To do —
Some of the lines below need repeating. Reproduce exactly those between the lines holding "fx_px: 11512" and "exposure_s: 1/1250", inclusive.

Supplied records —
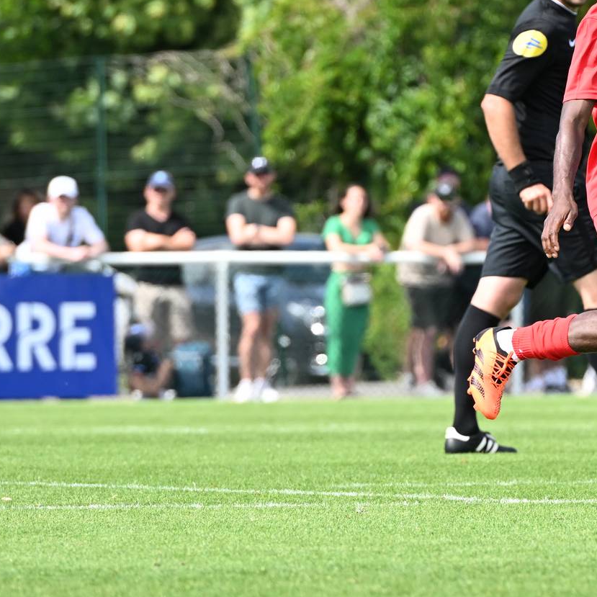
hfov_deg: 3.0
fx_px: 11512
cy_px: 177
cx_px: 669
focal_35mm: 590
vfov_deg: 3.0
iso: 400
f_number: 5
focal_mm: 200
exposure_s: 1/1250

==

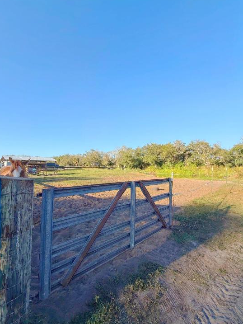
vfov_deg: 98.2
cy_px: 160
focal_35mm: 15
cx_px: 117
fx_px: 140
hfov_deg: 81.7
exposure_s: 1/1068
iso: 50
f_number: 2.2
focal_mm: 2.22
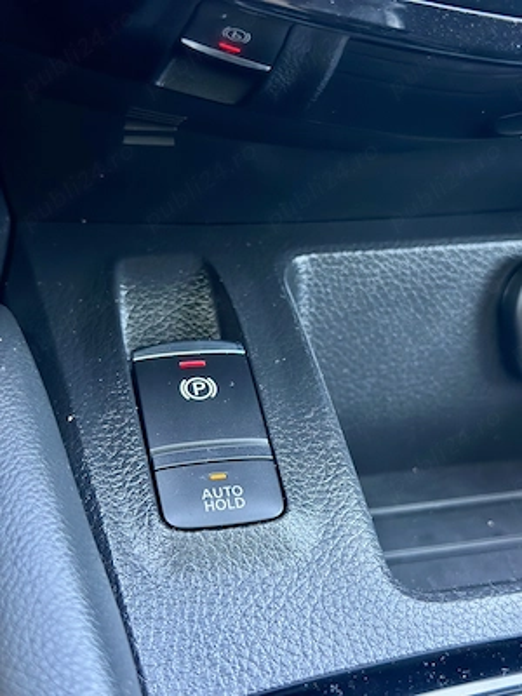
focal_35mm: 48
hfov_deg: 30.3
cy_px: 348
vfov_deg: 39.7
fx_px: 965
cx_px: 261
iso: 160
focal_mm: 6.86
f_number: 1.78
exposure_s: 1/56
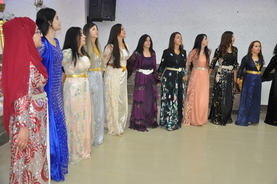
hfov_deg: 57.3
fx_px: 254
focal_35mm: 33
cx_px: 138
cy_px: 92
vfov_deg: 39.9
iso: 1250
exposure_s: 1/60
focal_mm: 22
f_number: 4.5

---

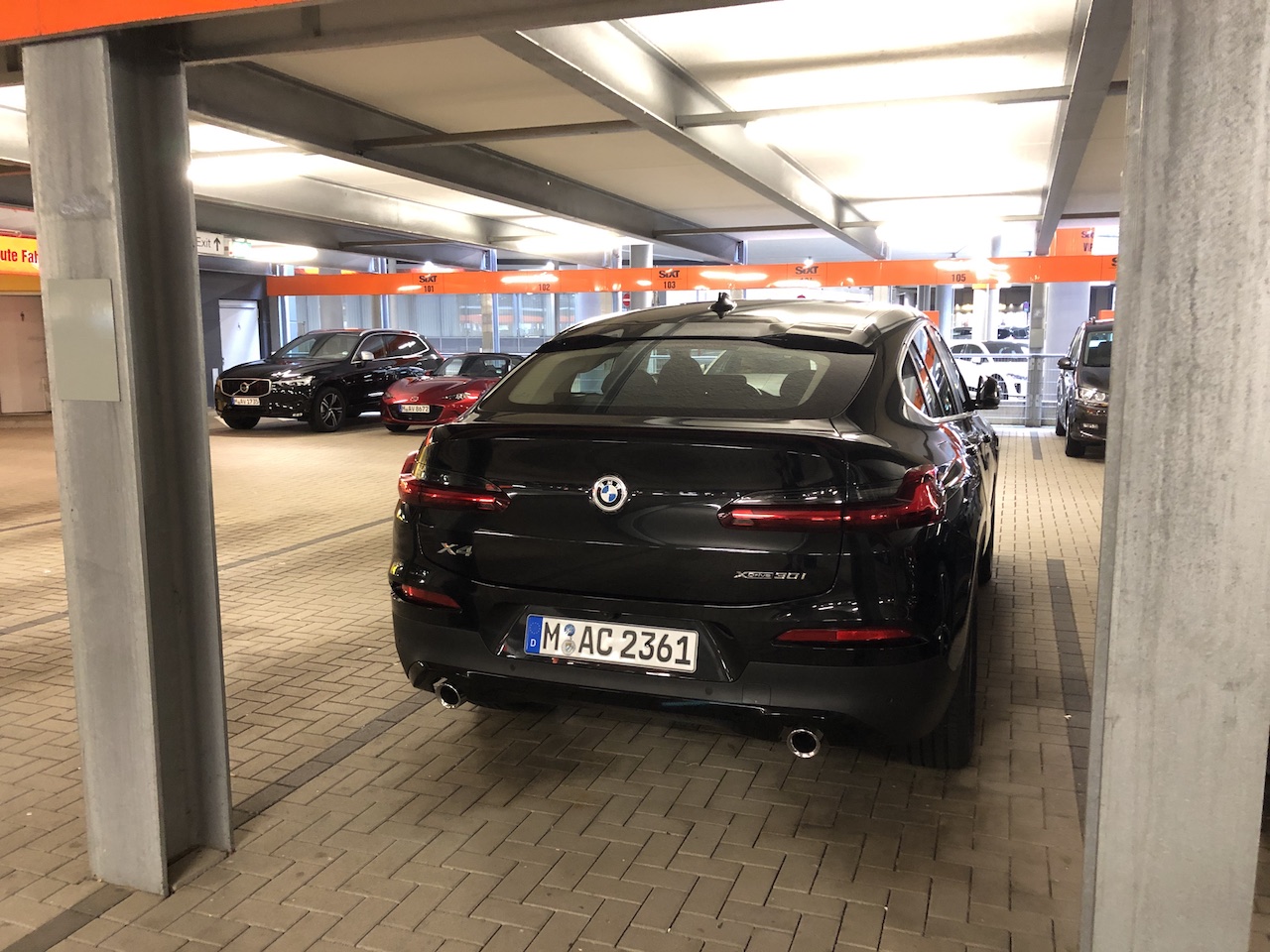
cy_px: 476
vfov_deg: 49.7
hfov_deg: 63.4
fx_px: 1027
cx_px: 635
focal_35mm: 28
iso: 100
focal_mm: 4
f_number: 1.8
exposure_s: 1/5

Answer to the problem —
fx_px: 11512
cy_px: 177
cx_px: 669
focal_35mm: 590
vfov_deg: 3.0
iso: 400
f_number: 5
focal_mm: 200
exposure_s: 1/1250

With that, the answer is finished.